Amy asks, "is that when the Neon went into hiding?"
"Yup."
Trevor continues, "It was like two months later and I'm with Mr. Pollock, our substitute teacher. We were in the computer lab, and he comes up to me, 'Hey, you don't do any road hunting, do you?'"
"No, I don't road hunt, what are you talking about?"

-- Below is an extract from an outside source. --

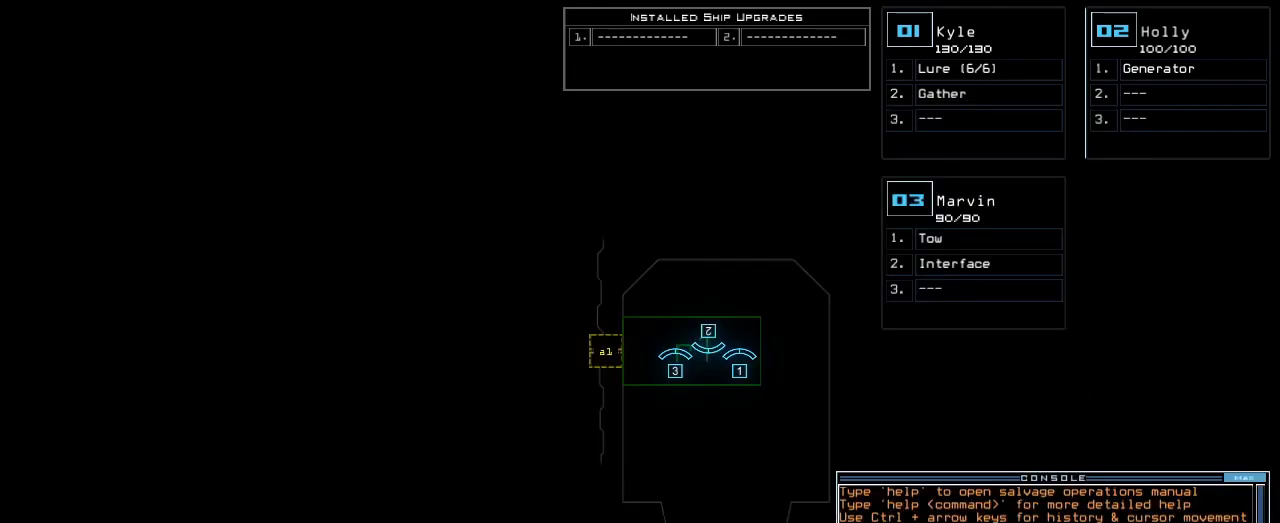
{"keys": [], "events": [[17, "1", "down"], [83, "1", "up"]]}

" 'Craziest story,' he says. He said, 'I was with my wife, we're coming back from the mall, and you know Cockram Road, right?' I'm like, 'oh, no.' He says, 'we're following this little red car and my wife says, 'there's guns in that car,' and this idiot has no idea we're behind him because someone just sticks a gun out the window and he just starts shooting.' "
"I'm like, 'NO WAY!' "
" 'Yeah,' he says, 'it was the craziest thing. He just kept shooting and then all the sudden they must have realized I was behind him because they took off. They had to be doing 100 miles per hour.''
"I'm like, "WOW!, no way.'"
" 'I know you hunt and I thought it might be you, and I said, 'little red car? We don't drive little red cars. We drive pickup trucks.' "

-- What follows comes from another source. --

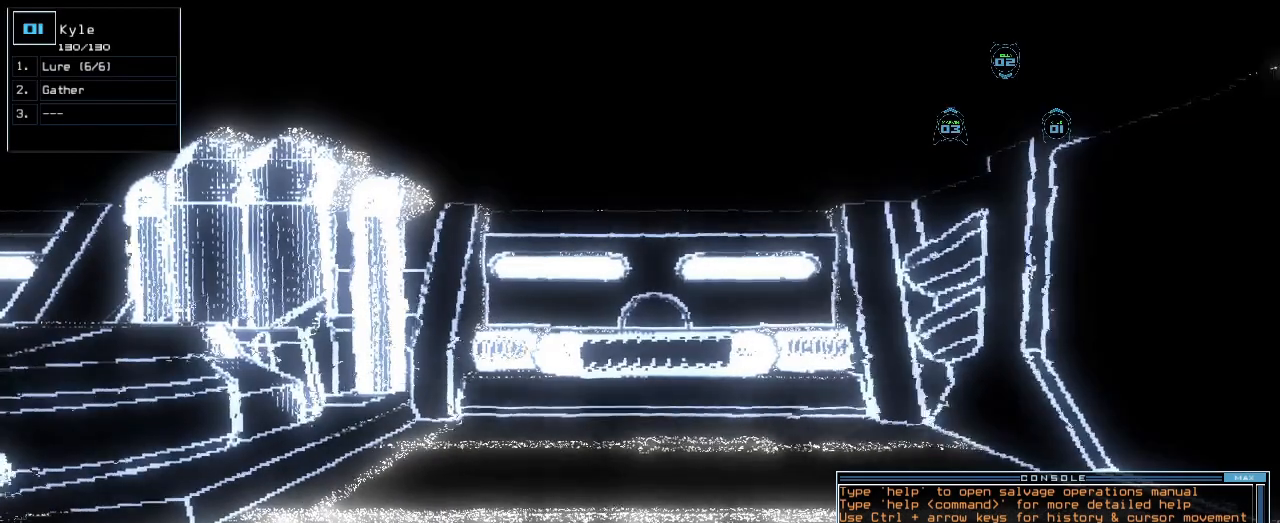
{"keys": ["3"], "events": [[183, "2", "down"], [183, "shift_l", "down"], [217, "2", "up"], [383, "f1", "down"], [400, "3", "down"], [483, "f1", "up"], [483, "shift_l", "up"]]}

" 'Well, I didn't think it would be you.' "
"No, I never heard of such a thing before."
It was another story that brought peals of laugher from Derek's friends and family.
As the stories wound down, his mother said, "I appreciate all of you being here and sharing in his life. We should remember the good times."
Calling hours are today from 3 to 7 p.m. at H.E. Turner, 51 S. Lake Road Bergen. Derek's funeral is at 3 p.m., Thursday, at the First Presbyterian Church, Bergen.
Ashley Stillwell, Derek's girlfriend, who was a passenger on his bike at the time of the accident Sunday, remains in critical condition at Strong Memorial Hospital. She's been through 17 hours of surgery so far. She did receive visitors yesterday.
Derek Sheldon's family.
Derek Sheldon's close friends. "The Crew" is (not in order): Andy Underhill, Justin Beverly, Jake Maurer, Jamie Maskell, Amy Fagon, Austin Richardson, Mason Muoio, Trevor Wasman, Zachary Gillard, Steven Underhill, Cody Naylor, Evan Cole, Casey Cole, Andy Boyce, Khari Sabb, Josh Lathan, Mike Richard, Shawna Adams, Whitley Stefaniak and Clayton Lovelace.